▸ What is expected
Convert the entries below into a JSON list of strings with one string per line, omitting blank lines.

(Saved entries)
┏━━
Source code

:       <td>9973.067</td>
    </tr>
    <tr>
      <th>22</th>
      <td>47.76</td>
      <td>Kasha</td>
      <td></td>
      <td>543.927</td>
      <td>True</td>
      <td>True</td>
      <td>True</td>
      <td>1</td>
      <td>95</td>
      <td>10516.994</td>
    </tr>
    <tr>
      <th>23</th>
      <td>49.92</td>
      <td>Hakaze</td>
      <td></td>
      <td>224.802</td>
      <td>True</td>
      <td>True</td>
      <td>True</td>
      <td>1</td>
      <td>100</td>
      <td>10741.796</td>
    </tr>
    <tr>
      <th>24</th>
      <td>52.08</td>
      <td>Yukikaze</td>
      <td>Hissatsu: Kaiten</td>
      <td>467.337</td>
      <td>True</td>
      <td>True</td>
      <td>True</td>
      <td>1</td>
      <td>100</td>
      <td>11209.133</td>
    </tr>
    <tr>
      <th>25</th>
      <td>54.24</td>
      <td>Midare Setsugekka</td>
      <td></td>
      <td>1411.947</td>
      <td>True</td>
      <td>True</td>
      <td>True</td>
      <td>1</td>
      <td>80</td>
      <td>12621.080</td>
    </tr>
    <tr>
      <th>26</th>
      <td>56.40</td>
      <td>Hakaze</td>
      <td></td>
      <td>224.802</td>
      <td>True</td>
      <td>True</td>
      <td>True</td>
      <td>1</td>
┗━━
▸ Result
[
  "Source code",
  ":       <td>9973.067</td>",
  "    </tr>",
  "    <tr>",
  "      <th>22</th>",
  "      <td>47.76</td>",
  "      <td>Kasha</td>",
  "      <td></td>",
  "      <td>543.927</td>",
  "      <td>True</td>",
  "      <td>True</td>",
  "      <td>True</td>",
  "      <td>1</td>",
  "      <td>95</td>",
  "      <td>10516.994</td>",
  "    </tr>",
  "    <tr>",
  "      <th>23</th>",
  "      <td>49.92</td>",
  "      <td>Hakaze</td>",
  "      <td></td>",
  "      <td>224.802</td>",
  "      <td>True</td>",
  "      <td>True</td>",
  "      <td>True</td>",
  "      <td>1</td>",
  "      <td>100</td>",
  "      <td>10741.796</td>",
  "    </tr>",
  "    <tr>",
  "      <th>24</th>",
  "      <td>52.08</td>",
  "      <td>Yukikaze</td>",
  "      <td>Hissatsu: Kaiten</td>",
  "      <td>467.337</td>",
  "      <td>True</td>",
  "      <td>True</td>",
  "      <td>True</td>",
  "      <td>1</td>",
  "      <td>100</td>",
  "      <td>11209.133</td>",
  "    </tr>",
  "    <tr>",
  "      <th>25</th>",
  "      <td>54.24</td>",
  "      <td>Midare Setsugekka</td>",
  "      <td></td>",
  "      <td>1411.947</td>",
  "      <td>True</td>",
  "      <td>True</td>",
  "      <td>True</td>",
  "      <td>1</td>",
  "      <td>80</td>",
  "      <td>12621.080</td>",
  "    </tr>",
  "    <tr>",
  "      <th>26</th>",
  "      <td>56.40</td>",
  "      <td>Hakaze</td>",
  "      <td></td>",
  "      <td>224.802</td>",
  "      <td>True</td>",
  "      <td>True</td>",
  "      <td>True</td>",
  "      <td>1</td>"
]